Shakshuka

Shakshuka - recipe / A kitchen in Istanbul

Shakshuka is, in a broad interpretation, popular throughout much of north Africa. It’s commonly thought to have originated in Libya or Tunisia, though various accounts exist with some claiming its origin is Yemenite or even Ottoman. Whatever the origin, Israelis and the Jewish diaspora can probably take much of the credit for the dish’s trendy turn throughout much of the west in the last decade or so.

With a simple dish such as shakshuka, the possibilities are endless. I prefer mine simple.
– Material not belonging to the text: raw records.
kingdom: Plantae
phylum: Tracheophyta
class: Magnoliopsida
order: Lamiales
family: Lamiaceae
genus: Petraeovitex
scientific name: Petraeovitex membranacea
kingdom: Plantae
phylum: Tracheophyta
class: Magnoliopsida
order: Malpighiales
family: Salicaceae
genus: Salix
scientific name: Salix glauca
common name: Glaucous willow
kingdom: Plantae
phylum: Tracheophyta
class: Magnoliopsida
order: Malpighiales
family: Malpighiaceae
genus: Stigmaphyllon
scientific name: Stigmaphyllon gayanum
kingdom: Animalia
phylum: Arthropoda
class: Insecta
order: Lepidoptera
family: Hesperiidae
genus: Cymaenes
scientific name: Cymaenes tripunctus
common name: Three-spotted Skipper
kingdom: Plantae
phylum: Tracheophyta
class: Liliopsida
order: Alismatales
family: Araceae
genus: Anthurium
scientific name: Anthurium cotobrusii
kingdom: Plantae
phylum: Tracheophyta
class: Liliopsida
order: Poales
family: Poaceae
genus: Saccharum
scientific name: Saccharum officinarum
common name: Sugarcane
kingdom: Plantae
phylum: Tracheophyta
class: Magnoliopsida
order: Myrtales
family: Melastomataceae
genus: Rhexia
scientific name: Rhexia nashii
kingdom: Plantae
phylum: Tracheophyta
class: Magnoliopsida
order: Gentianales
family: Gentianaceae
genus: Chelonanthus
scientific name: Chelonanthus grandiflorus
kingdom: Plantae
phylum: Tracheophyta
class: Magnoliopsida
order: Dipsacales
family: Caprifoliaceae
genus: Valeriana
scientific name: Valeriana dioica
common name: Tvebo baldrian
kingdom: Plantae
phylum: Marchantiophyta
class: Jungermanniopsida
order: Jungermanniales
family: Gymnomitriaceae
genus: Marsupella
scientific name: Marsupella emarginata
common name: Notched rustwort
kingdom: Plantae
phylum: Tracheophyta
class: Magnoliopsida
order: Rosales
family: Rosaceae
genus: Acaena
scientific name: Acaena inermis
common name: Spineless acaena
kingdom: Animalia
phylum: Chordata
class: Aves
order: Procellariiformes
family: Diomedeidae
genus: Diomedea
The key is, like virtually all cooked tomato based sauces, to leave the tomatoes to cook for long enough for the flavour to really develop. Of course, if you like, throw in some of your favourite spices, cheese or even sausage. I usually make the sauce the night before. That way, all I need to do in the morning is to reheat the sauce, crack in the eggs and enjoy… Serves 3-6, depending on what else is on offer.

Shakshukah (2 of 2)

Shakshuka

Shakshouka - recipe / A kitchen in Istanbul
Click to pin the recipe.

Ingredients

  • 3 tbsp olive oil
  • 1 onion, peeled, halved and sliced
  • 2 romano peppers or 1 red bell pepper, decored, deseeded and sliced in long strips
  • 3 garlic cloves, finely chopped
  • 1/2 chili, finely chopped (optional)
  • 2×400 g good quality tinned chopped tomates or 800 g fresh tomates in season, peeled and roughly chopped
  • 6 fresh eggs
  • fresh parsley and pul biber or chili flakes, to garnish
  • salt and pepper

My method

  1. Heat the olive oil in a large heavy based pan with high sides on medium heat. Add onion and peppers and simmer while stirring regularly until the vegetables are softened but not coloured, 10-15 minutes.
  2. Add garlic and chili (if using) and stir constantly for one minute.
  3. Add tomatoes, season with salt and pepper, stir well and put on a lid. If using fresh tomates, you may add 1-2 tsp tomato puree to get a deeper tomato flavour. Reduce heat to low and simmer for at least 15 minuter, preferably half an hour or longer. Check for seasoning again.
  4. Make six dents in the shakshukah and break the eggs in. Put the lid back on and continue to simmer on low/medium heat until the eggs are as you like them; I prefer the yolk to be very runny and the white just cooked. Garnish with fresh parsley and pul biber or chili flakes and serve immediately.